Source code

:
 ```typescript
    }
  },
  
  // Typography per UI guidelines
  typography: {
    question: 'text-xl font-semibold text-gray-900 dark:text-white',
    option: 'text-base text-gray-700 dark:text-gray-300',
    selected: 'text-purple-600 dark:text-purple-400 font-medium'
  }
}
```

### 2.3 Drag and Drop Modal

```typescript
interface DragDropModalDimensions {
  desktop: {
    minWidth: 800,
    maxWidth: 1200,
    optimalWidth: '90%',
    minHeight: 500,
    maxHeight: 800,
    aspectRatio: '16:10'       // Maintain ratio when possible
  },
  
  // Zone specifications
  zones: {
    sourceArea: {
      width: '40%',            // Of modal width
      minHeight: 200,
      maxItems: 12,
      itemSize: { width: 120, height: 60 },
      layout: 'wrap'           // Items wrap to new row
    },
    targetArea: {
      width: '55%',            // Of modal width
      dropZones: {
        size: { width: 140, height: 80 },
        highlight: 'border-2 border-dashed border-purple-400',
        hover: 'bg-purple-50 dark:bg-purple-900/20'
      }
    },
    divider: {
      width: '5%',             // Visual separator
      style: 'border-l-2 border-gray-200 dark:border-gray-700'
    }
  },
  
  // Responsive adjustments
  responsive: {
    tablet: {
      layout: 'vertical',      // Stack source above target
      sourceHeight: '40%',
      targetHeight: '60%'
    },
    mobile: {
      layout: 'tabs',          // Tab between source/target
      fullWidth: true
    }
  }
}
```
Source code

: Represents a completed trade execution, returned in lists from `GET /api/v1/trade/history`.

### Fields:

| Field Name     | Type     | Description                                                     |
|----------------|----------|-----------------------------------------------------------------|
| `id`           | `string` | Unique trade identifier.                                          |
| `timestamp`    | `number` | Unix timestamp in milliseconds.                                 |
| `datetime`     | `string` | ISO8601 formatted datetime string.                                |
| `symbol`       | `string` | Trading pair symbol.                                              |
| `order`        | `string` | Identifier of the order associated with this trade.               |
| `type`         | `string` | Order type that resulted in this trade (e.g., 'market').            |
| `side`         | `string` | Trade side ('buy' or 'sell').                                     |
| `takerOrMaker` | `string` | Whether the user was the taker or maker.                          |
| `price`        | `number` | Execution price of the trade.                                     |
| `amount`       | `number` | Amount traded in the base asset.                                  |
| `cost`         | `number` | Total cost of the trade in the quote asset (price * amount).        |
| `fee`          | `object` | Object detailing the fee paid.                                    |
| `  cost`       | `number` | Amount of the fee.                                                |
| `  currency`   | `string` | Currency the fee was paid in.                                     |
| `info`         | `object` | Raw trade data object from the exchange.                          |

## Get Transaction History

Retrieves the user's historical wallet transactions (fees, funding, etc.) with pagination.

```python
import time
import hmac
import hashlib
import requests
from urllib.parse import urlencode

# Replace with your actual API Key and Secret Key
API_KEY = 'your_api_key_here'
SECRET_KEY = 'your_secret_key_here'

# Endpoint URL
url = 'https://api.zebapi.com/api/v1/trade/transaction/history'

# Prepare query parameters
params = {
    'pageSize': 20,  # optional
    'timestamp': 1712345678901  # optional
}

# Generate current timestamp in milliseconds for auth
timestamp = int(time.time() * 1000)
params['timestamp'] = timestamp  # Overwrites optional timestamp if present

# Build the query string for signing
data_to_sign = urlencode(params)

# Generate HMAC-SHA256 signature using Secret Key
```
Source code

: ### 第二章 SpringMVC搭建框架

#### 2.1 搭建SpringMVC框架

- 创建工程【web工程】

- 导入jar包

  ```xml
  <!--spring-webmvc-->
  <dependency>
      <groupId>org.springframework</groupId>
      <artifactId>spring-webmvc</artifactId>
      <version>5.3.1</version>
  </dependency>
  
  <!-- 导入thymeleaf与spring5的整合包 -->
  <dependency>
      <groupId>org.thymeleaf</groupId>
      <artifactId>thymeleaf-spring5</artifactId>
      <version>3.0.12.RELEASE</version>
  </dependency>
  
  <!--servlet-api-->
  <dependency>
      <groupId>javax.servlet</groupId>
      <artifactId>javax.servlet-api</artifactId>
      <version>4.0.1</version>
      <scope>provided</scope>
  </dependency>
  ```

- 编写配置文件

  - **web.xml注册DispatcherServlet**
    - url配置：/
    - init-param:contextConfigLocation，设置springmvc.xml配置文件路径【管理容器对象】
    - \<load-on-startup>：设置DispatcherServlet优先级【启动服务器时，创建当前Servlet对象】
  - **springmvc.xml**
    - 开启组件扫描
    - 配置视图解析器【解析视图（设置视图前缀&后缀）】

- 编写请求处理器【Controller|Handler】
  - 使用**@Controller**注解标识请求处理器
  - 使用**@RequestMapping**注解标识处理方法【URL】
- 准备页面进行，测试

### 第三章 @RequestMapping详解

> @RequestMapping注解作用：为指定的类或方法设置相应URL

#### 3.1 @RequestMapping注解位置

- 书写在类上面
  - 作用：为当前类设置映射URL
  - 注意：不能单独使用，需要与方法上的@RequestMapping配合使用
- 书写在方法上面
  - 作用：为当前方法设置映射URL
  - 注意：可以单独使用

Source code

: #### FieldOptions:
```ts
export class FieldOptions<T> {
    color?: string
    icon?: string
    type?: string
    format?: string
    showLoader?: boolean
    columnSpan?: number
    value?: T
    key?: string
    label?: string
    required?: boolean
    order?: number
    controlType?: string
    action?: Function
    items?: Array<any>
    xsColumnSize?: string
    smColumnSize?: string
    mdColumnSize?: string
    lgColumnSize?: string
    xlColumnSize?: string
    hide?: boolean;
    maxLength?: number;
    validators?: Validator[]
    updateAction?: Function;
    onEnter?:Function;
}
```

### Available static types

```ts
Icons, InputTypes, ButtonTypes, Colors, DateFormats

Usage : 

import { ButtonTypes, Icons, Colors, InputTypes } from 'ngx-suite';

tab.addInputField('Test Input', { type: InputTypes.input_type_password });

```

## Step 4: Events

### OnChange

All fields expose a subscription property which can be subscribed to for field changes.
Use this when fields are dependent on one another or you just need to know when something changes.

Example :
══════════
__Task objective__. When a line in the material includes the word "from", copy it out.

__Task output__.
: Represents a completed trade execution, returned in lists from `GET /api/v1/trade/history`.
| `info`         | `object` | Raw trade data object from the exchange.                          |
from urllib.parse import urlencode
import { ButtonTypes, Icons, Colors, InputTypes } from 'ngx-suite';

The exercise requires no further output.